So iTunes got hacked and some users saw unauthorized purchases up to $600 in their accounts.
I’m shocked. Not at the fact that iTunes got hacked, but that users exposed their credit accounts to such extent. Websites do get hacked, it’s a fact of life. Users need to change their passwords, consider what other sites may get compromised, and generally think of getting more secure password management schemes – but it’s all too late. Why not protect your credit card in the first place?
You don’t ever have to submit your credit card number online.
No, I’m not saying give up the convenience of online purchases – just don’t use your real credit card number. I haven’t, for at least a decade. Instead I’ve always used Citbank’s Virtual Credit Card Numbers. It allows me to generate an ad-hoc credit card number for a specific vendor, either for one-time use or for a period of time with a dollar limit.

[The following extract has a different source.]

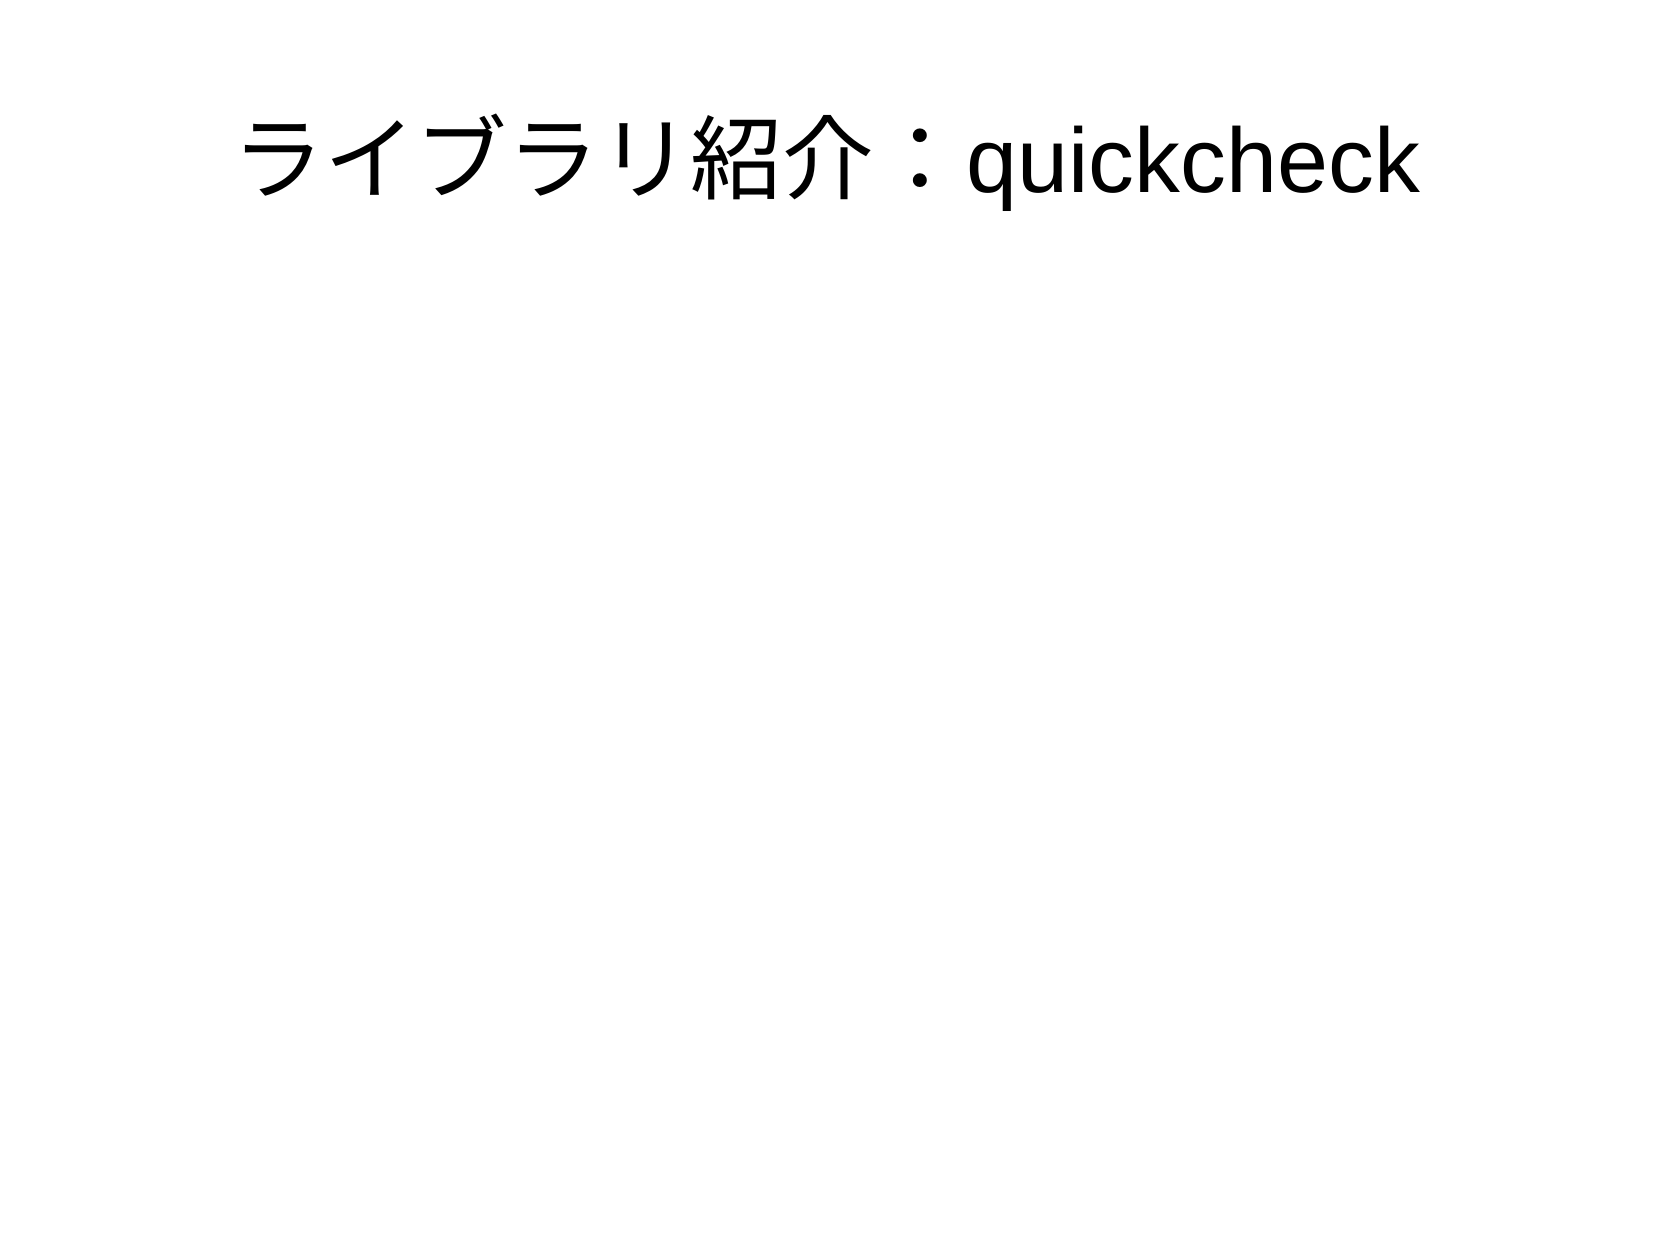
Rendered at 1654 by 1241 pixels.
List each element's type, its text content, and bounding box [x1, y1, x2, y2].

title ライブラリ紹介：quickcheck [82, 49, 1571, 257]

There are many other use cases, not just theft / hacking: think of all those subscriptions you just can’t cancel… they keep on billing, and you can’t just shut down the offending vendor, your only choice is canceling the credit card itself. A major pain. With a virtual number you go online and remove the particular vendor’s instance.
I’ve been living in the secure world of virtual credit cards for a long time, and simply took it for granted it’s the norm by now – I’m really shocked to see now how few providers offer it. All I could find (at least in the US) was Citi, Bank of America, Discover, and there was a half-cooked attempt by PayPal, first called virtual debit card, then secure card, but I believe it is now discontinued.
Shame on the Financial Services industry, throw-away credit cards should be the online standard in 2010. I’m not advocating any particular service (Citi’s implementation – the software side – is outright shabby, but the safety is worth it) but it might be worth signing up for one of these services just for the sake of safe online purchases.